(sumber foto: Facebook WALHI)
Pencoblosan telah selesai 17
April yang lalu tetapi ada banyak cerita-cerita yang belum usai. Penting bagi
saya untuk menulis ini, setidaknya menjawab beberapa pertanyaan, tuduhan dan
cerita miring tentang saya sendiri terkait sikap saya dalam momentum Pemilihan
Umum (PEMILU) tahun ini. Setelah ini tidak ada yang berubah selain terus
berbenah diri dan belajar tanpa henti.
10 tahun yang lalu, tepatnya
tahun 2009 pertama kali saya menggunakan hak pilih saya sebagai warga negara
pada usia 17 tahun. Saya masih ingat betul pasangan calon presiden dan wakil
presiden yang saya pilih adalah Susilo Bambang Yudhoyono (SBY) dan Boediono.
Singkat cerita alasan saya memilih SBY-Boediono. Ketika itu bapak saya sepulang
dari Jakarta dalam sebuah rangkaian acara membawa banyak buku dan salah satu
buku tersebut ada yang mengulas habis tentang sosok SBY. Buku itu berjudul “Harus Bisa! Seni Memimpin ala SBY”
ditulis oleh Dino Patti Jalal juru
bicara Presiden SBY ketika itu. Dalam buku tersebut membahas tentang pengalaman
SBY memimpin sebagai presiden selama satu periode sebelumnya. Saya membaca
habis buku tersebut dan ketika itu terkesima dengan cara-cara SBY dalam
menyelesaikan banyak persoalan di Indonesia. Satu referensi bacaan menjadi
alasan kuat saya memilih SBY dengan referensi pemahaman politik saya yang
tentunya masih begitu terbatas.
Memasuki dunia kampus,
mendapatkan banyak referensi bacaan,
bertemu dengan banyak orang-orang yang memiliki cara pandang politik dan
pengalaman praktik dalam kerja-kerja advokasi tentu sangat mempengaruhi proses
berkembangnya cara pandang, sikap politik dan analisa saya melihat segala isu
termasuk soal pemilu.
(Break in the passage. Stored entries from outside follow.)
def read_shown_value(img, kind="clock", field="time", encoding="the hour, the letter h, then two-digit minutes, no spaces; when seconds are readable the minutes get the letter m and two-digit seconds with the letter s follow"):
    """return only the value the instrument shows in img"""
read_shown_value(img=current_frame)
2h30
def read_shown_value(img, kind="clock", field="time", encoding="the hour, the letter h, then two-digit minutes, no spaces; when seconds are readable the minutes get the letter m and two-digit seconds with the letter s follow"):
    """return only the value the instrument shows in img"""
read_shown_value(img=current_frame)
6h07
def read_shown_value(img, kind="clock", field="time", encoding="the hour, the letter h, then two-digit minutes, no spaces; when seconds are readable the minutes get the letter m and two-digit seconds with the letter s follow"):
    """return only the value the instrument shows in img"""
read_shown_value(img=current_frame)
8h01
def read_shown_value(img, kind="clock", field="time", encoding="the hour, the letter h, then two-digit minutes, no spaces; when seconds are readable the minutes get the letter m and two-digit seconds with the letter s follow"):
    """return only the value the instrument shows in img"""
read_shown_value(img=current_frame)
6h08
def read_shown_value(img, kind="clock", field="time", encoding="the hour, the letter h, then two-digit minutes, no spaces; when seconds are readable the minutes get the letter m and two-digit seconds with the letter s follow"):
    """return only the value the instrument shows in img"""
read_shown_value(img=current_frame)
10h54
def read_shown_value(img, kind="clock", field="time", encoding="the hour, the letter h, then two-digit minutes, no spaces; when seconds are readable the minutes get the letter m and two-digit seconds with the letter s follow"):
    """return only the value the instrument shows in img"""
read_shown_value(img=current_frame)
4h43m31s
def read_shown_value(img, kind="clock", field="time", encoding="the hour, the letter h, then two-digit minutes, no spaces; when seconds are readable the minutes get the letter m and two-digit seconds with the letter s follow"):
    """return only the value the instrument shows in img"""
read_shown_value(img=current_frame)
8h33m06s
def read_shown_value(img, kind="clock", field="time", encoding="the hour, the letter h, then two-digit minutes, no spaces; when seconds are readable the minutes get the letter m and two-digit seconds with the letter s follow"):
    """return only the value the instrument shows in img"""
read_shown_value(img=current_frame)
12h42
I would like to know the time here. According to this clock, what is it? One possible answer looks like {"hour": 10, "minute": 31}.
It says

Akhirnya saya pun memilih untuk tidak menggunakan hak
pilih saya dalam pemilu jenis apa pun yang diselenggarakan oleh negara selama
10 tahun terakhir ini. Bahkan sekitar bulan lima tahun lalu saya masih menulis
opini yang diterbitkan pada salah satu media online berjudul “Tahun Pemilu yang Biasa-Biasa Saja”.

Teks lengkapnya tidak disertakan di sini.